The scientific approach probably is best exemplified by Dr. Ann Noble's Aroma Wheel. Dr. Noble developed not only a standardized set of terms for describing wine aromas, but recipes for creating the reference standard aromas to which the terms refer (e.g., to find out what "Black olive" on the Aroma Wheel refers to, put 4-6 mL brine from canned black olives in 25 mL white or red base wine). There are all kinds of methodological and philosophical problems with this approach, but the intent is clear - to create a more-or-less common and reproducible vocabulary for what people (or scientists, anyway) smell in various wines. How such a vocabulary, even if it's achievable, might help me understand, buy, or enjoy wine isn't clear, but that's probably not its intent.

The solipsistic approach eschews all pretense of objectivity and instead proclaims the taster's own experience of the wine during the moment of tasting. This approach is a curious assemblage of humility ("it's just my experience...") and arrogance ("...and all of my adoring readers are dying to hear about it!"). From the pen of a talented writer, solipsism can be entertaining, but it's seldom informative.

Thus we are left with the poetic approach. My friend and wine industry colleague Chad Arnold is fond of describing Loire Valley chenin blanc as smelling like "wet concrete in November" (or October - depending on the wine). It so happens that Chad is a poet as well as a wine nerd. Is his description better than "wet minerals, honeycomb, and ultra-ripe pears"? I don't know. I do know that when I taste Loire chenin now, wet sidewalks after a late fall rain often are what I think of first.

Tuesday, August 02, 2005

Forge

"Forge" - a less mysterious word, but still one with a whiff of ambiguity. It's the fiery fount of creation and the act of creating. But it's also the act of fake creation, of making things that pretend to be what they are not. Winegrowing and winemaking exist in this same land of ambiguity. How to create in a way that respects and expresses the materials at hand, be they this particular iron or these particular grapes grown in this particular patch of ground?

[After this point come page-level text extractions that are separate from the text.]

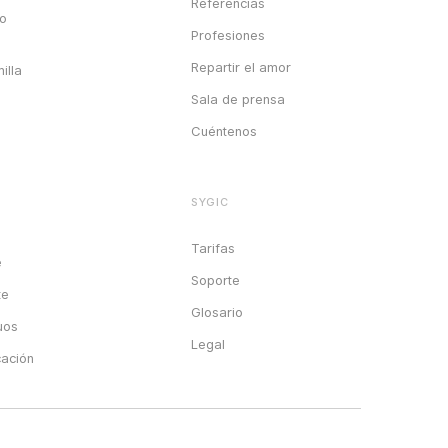
Referencias
go
Profesiones
Repartir el amor
illa
Sala de prensa
Cuéntenos
SYGIC
Tarifas
e
Soporte
te
Glosario
uos
Legal
cación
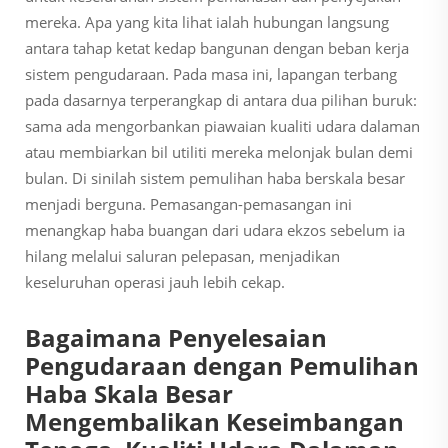
mereka. Apa yang kita lihat ialah hubungan langsung
antara tahap ketat kedap bangunan dengan beban kerja
sistem pengudaraan. Pada masa ini, lapangan terbang
pada dasarnya terperangkap di antara dua pilihan buruk:
sama ada mengorbankan piawaian kualiti udara dalaman
atau membiarkan bil utiliti mereka melonjak bulan demi
bulan. Di sinilah sistem pemulihan haba berskala besar
menjadi berguna. Pemasangan-pemasangan ini
menangkap haba buangan dari udara ekzos sebelum ia
hilang melalui saluran pelepasan, menjadikan
keseluruhan operasi jauh lebih cekap.
Bagaimana Penyelesaian
Pengudaraan dengan Pemulihan
Haba Skala Besar
Mengembalikan Keseimbangan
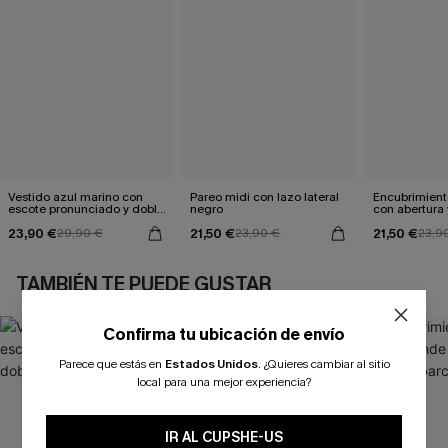
Vestido azul marino con
Pareo midi con lazo lateral
Encubrimient
escote pronunciado y doble
negro
con abertura 
cintura anudada
23,90 €
21,50 €
21,50 €
29,90 €
23,90 €
23,9
TAMBIÉN TE PUEDE GUSTAR
Confirma tu ubicación de envío
Parece que estás en
Estados Unidos
.
¿Quieres cambiar al sitio
local para una mejor experiencia?
IR AL CUPSHE-US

There is as well a pleasingly utilitarian ring to "forge". It's where useful things begin to be shaped. Of course, there's no reason that useful things can't also be beautful. Just down the street from my house is Clausen Sculptural Iron, where Eric Clausen fashions lots of beautifully useful things.

Here at CruForge, we try to do the same.

Monday, August 01, 2005

Cru

"Cru" - an odd, tiny word. In the wine world, we usually translate it as "growth", referring to a place where vines have grown particularly well for a particularly long time. Thus crus are vineyards capable of producing wines excellent and distinctive enough to merit having particular names attached to them.

And yet, my French-English dictionary lists a melange of other meanings for "cru": raw, unpasteurized, harsh, blunt, uncompromising. Context is everything in figuring out what words mean, of course - few would find harshness or bluntness in a Burgundy from Chambertin or a Barolo from Cannubi. But in the winegrowing notion of cru there is something uncomprising and even raw (in the sense of pure and untransformed - think steak tartare or carne cruda alla piemontese). It's the desire to maintain vineyards and wines of distinct personalities - sometimes subtly distinct personalities - even when it would be easier and maybe more economically advantageous to do otherwise.

Some words show their muscle by being adopted in other languages - schadenfreude, aficionado, OK.... The Italians at least have adopted cru as their own. I don't know whether to marvel more at the lack of such a word in most languages or at the realization that such a word is necessary (and readily borrowable from French). I'm inclined towards the latter.